FATHER AND SON.
(A Possible Dialogue after a Recent Decision at Marylebone.)
Father. And now, my dear Son, I must ask you for your rent.
Son. But surely, Father, I am entitled to a room in your house?
Father. Out of my love and affection; but this is a matter of business; and, if you desire to be a Voter, you must behave as such.
Son. But I have had some difficulty in scraping up enough to pay you.
Father. Surely, eighteen shillings a-week is a reasonable sum for an apartment, however small, in Mayfair?
Son. I do not deny it; still it seems hard that I should be mulcted to that extent some fifty times a-year.
Father. I cannot see the hardship, nor the money!

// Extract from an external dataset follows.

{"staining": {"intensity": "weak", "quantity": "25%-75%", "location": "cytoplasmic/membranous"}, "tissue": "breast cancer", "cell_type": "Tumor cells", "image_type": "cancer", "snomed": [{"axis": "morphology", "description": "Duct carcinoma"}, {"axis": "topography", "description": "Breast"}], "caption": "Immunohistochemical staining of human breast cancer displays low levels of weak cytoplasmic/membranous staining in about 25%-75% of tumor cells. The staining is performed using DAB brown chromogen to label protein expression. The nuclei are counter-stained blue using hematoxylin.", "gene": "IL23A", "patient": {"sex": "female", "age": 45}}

Son. If you really want it, it is here.
[Produces a pocket-book, from which he takes sufficient change to satisfy the claim.
Father (pocketing coin). Thank you; and now we may say, adieu!
Son. But how about dinner—am I not to dine with you?
Father. Dine with me! What an idea! Why should you?
Son. Because I am your Son.
Father. You mean someone infinitely more important—my Lodger.
Son. And you absolutely refuse me food?
Father. Not I, my boy; not I! It is the law! If I was to give you what you ask, you and I would be had up for bribery.
Son. Then you prefer patriotism to paternal affection?
Father. Well, to be candid with you, I do! It is distinctly cheaper!